Problem: Filter these entries down to lines holding "Lafayette".

Records to process:
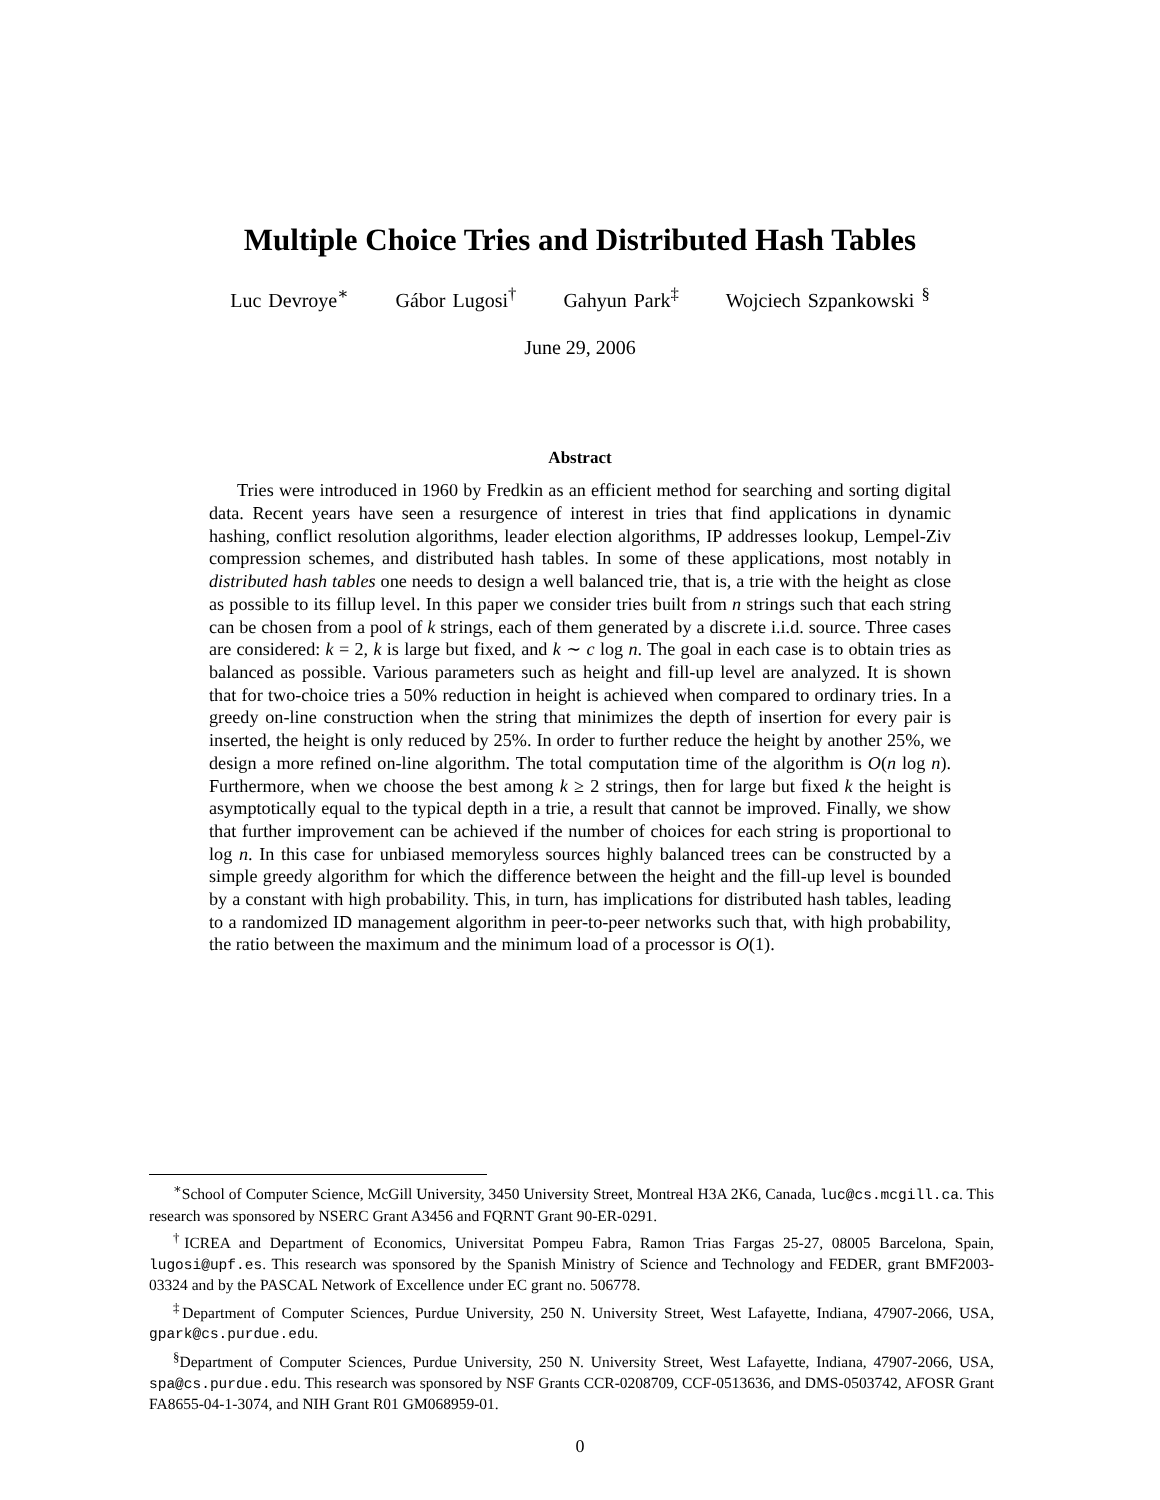Multiple Choice Tries and Distributed Hash Tables
Luc Devroye<sup>∗</sup> Gábor Lugosi<sup>†</sup> Gahyun Park<sup>‡</sup> Wojciech Szpankowski <sup>§</sup>
June 29, 2006
Abstract
Tries were introduced in 1960 by Fredkin as an efficient method for searching and sorting digital data. Recent years have seen a resurgence of interest in tries that find applications in dynamic hashing, conflict resolution algorithms, leader election algorithms, IP addresses lookup, Lempel-Ziv compression schemes, and distributed hash tables. In some of these applications, most notably in distributed hash tables one needs to design a well balanced trie, that is, a trie with the height as close as possible to its fillup level. In this paper we consider tries built from n strings such that each string can be chosen from a pool of k strings, each of them generated by a discrete i.i.d. source. Three cases are considered: k = 2, k is large but fixed, and k ∼ c log n. The goal in each case is to obtain tries as balanced as possible. Various parameters such as height and fill-up level are analyzed. It is shown that for two-choice tries a 50% reduction in height is achieved when compared to ordinary tries. In a greedy on-line construction when the string that minimizes the depth of insertion for every pair is inserted, the height is only reduced by 25%. In order to further reduce the height by another 25%, we design a more refined on-line algorithm. The total computation time of the algorithm is O(n log n). Furthermore, when we choose the best among k ≥ 2 strings, then for large but fixed k the height is asymptotically equal to the typical depth in a trie, a result that cannot be improved. Finally, we show that further improvement can be achieved if the number of choices for each string is proportional to log n. In this case for unbiased memoryless sources highly balanced trees can be constructed by a simple greedy algorithm for which the difference between the height and the fill-up level is bounded by a constant with high probability. This, in turn, has implications for distributed hash tables, leading to a randomized ID management algorithm in peer-to-peer networks such that, with high probability, the ratio between the maximum and the minimum load of a processor is O(1).
<sup>∗</sup>School of Computer Science, McGill University, 3450 University Street, Montreal H3A 2K6, Canada, luc@cs.mcgill.ca. This research was sponsored by NSERC Grant A3456 and FQRNT Grant 90-ER-0291.
<sup>†</sup> ICREA and Department of Economics, Universitat Pompeu Fabra, Ramon Trias Fargas 25-27, 08005 Barcelona, Spain, lugosi@upf.es. This research was sponsored by the Spanish Ministry of Science and Technology and FEDER, grant BMF2003-03324 and by the PASCAL Network of Excellence under EC grant no. 506778.
<sup>‡</sup> Department of Computer Sciences, Purdue University, 250 N. University Street, West Lafayette, Indiana, 47907-2066, USA, gpark@cs.purdue.edu.
<sup>§</sup> Department of Computer Sciences, Purdue University, 250 N. University Street, West Lafayette, Indiana, 47907-2066, USA, spa@cs.purdue.edu. This research was sponsored by NSF Grants CCR-0208709, CCF-0513636, and DMS-0503742, AFOSR Grant FA8655-04-1-3074, and NIH Grant R01 GM068959-01.
0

Written response:
<sup>‡</sup> Department of Computer Sciences, Purdue University, 250 N. University Street, West Lafayette, Indiana, 47907-2066, USA, gpark@cs.purdue.edu.
<sup>§</sup> Department of Computer Sciences, Purdue University, 250 N. University Street, West Lafayette, Indiana, 47907-2066, USA, spa@cs.purdue.edu. This research was sponsored by NSF Grants CCR-0208709, CCF-0513636, and DMS-0503742, AFOSR Grant FA8655-04-1-3074, and NIH Grant R01 GM068959-01.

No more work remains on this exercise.